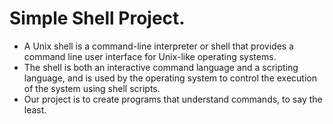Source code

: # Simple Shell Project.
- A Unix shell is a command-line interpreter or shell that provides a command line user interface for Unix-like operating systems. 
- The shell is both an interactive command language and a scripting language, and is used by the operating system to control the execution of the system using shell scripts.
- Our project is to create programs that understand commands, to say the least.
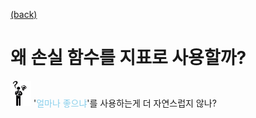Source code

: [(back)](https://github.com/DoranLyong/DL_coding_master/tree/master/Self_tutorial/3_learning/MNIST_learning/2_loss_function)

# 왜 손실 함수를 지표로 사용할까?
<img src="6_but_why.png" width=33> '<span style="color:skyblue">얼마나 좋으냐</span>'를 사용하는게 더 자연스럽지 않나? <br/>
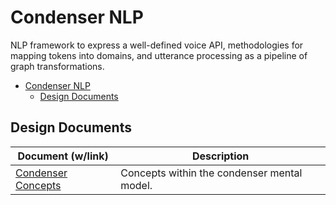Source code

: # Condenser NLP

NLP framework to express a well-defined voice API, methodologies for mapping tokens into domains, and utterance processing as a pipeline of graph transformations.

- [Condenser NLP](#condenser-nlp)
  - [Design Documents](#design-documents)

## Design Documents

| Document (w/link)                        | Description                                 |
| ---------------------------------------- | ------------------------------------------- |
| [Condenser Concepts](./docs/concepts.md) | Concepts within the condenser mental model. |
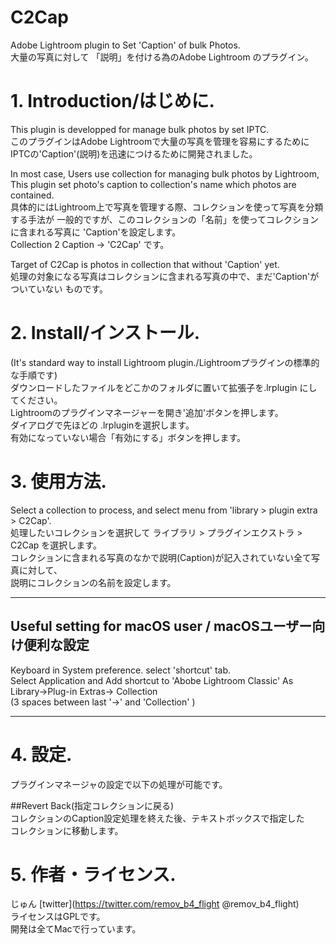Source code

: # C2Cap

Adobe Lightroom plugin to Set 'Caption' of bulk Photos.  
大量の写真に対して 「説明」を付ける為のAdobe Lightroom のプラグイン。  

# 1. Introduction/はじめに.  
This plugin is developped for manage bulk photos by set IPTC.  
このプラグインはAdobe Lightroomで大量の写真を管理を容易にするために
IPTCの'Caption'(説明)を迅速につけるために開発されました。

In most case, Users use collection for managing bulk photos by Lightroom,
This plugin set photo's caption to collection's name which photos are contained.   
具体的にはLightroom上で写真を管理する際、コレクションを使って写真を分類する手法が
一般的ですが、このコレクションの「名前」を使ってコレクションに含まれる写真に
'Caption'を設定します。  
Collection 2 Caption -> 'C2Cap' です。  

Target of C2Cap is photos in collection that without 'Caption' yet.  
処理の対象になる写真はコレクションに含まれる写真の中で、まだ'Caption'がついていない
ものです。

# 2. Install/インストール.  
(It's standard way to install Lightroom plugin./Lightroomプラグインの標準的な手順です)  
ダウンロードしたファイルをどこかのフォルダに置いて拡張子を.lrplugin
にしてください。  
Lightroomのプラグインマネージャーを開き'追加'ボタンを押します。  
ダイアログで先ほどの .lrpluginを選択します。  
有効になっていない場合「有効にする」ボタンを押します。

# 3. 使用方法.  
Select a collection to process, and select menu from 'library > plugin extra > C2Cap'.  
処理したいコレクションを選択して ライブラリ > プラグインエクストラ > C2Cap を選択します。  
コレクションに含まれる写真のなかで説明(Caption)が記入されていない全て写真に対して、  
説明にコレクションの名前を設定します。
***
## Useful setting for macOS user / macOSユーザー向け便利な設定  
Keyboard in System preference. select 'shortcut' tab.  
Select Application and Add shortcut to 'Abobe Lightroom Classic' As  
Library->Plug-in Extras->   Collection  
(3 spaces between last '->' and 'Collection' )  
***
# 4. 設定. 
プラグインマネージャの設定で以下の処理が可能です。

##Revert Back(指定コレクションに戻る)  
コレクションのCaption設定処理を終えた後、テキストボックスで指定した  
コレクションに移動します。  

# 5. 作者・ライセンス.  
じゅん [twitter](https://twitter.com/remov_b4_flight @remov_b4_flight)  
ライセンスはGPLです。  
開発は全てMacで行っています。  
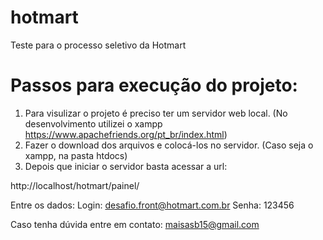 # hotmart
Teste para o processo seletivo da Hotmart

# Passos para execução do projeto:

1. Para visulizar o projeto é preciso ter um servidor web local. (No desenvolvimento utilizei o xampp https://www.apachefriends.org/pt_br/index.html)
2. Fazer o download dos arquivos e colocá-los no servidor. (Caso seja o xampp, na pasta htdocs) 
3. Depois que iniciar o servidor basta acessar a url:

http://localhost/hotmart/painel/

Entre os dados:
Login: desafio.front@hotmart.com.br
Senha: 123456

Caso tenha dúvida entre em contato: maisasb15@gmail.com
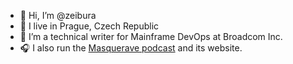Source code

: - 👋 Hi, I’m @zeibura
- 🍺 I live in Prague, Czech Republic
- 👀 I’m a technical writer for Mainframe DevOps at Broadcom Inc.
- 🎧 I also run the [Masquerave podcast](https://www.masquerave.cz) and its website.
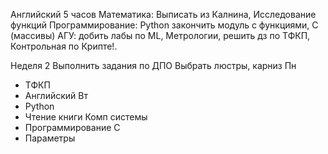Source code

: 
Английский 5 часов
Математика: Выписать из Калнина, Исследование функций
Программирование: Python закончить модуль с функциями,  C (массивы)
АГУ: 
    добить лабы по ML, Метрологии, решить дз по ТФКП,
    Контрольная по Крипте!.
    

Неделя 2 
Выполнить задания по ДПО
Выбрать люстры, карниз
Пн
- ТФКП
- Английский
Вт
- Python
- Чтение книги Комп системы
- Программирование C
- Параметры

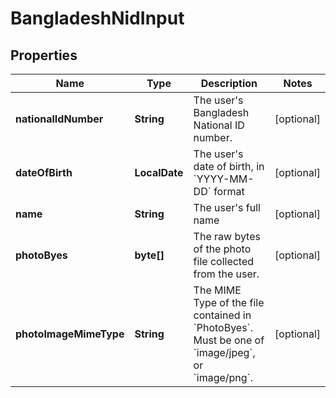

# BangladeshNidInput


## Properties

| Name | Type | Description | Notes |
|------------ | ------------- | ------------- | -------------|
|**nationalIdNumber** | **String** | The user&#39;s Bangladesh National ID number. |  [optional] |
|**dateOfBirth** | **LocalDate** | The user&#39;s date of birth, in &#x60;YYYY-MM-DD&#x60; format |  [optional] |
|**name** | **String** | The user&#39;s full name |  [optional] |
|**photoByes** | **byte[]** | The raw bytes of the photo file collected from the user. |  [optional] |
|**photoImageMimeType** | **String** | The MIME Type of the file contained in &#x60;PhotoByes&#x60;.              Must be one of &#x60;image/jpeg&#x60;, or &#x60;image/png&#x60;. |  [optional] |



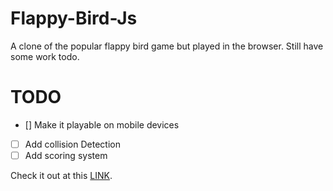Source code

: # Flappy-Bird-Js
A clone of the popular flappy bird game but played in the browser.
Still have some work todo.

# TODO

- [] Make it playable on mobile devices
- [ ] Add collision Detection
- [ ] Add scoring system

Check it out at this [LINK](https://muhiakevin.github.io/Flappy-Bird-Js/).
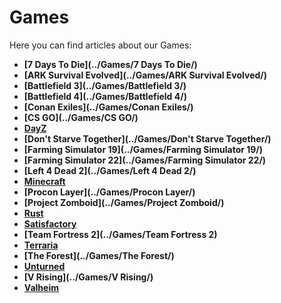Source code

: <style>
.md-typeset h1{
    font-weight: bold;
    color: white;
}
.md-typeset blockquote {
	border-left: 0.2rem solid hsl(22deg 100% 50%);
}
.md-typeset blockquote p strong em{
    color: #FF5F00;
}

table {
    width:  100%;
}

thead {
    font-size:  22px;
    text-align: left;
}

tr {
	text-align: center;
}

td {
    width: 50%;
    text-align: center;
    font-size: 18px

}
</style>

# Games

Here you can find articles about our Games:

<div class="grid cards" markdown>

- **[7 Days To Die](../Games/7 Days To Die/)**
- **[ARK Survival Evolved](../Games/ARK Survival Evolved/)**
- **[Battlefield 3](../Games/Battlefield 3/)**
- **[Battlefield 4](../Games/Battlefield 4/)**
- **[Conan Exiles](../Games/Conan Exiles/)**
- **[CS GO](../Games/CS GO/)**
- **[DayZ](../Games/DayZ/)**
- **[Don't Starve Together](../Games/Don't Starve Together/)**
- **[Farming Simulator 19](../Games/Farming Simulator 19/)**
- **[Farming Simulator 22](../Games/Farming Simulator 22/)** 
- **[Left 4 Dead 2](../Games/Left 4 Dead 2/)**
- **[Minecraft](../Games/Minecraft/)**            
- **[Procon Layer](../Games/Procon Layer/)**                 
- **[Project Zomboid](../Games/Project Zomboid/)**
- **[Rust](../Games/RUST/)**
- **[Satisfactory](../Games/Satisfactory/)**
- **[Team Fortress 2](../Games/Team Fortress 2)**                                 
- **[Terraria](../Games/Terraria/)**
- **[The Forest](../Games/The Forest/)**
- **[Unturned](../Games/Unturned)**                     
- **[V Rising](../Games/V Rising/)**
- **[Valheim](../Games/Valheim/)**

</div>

______

• _Work item_: In the listing above, find the line containing "プラグインマネージャの設定で以下の処理が可能です。" and the line containing "# Passos para", then return both of them and every line between, exactly, without pictures.

• _Task result_:
プラグインマネージャの設定で以下の処理が可能です。

##Revert Back(指定コレクションに戻る)  
コレクションのCaption設定処理を終えた後、テキストボックスで指定した  
コレクションに移動します。  

# 5. 作者・ライセンス.  
じゅん [twitter](https://twitter.com/remov_b4_flight @remov_b4_flight)  
ライセンスはGPLです。  
開発は全てMacで行っています。  
 # hotmart
Teste para o processo seletivo da Hotmart

# Passos para execução do projeto:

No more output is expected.